--- start of Given data ---

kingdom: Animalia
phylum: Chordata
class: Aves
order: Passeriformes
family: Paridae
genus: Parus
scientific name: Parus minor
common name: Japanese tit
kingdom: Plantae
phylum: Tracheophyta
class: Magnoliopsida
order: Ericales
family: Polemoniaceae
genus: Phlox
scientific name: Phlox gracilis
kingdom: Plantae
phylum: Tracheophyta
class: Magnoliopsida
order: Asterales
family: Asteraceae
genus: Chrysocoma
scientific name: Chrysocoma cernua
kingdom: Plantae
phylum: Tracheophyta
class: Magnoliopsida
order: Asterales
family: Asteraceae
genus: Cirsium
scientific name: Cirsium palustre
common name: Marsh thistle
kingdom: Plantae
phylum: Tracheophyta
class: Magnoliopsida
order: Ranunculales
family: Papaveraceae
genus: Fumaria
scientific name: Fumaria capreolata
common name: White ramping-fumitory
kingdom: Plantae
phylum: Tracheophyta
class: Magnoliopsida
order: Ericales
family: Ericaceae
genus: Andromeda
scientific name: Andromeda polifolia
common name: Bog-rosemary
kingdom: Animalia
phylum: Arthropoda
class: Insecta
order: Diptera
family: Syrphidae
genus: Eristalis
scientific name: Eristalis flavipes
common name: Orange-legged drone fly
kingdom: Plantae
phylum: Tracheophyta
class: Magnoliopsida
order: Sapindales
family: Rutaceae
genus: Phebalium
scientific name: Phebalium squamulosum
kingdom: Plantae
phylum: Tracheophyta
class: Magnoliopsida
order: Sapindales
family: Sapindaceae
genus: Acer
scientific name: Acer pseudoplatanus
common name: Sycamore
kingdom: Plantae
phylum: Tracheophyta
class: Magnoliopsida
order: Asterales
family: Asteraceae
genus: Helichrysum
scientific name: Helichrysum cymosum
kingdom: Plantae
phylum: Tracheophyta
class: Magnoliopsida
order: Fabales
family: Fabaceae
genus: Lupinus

--- end of Given data ---

Instructions to follow> Count the lines above that contain the string "genus", treating uppercase and lowercase letters as distinct. Give only the number.

Exercise result> 11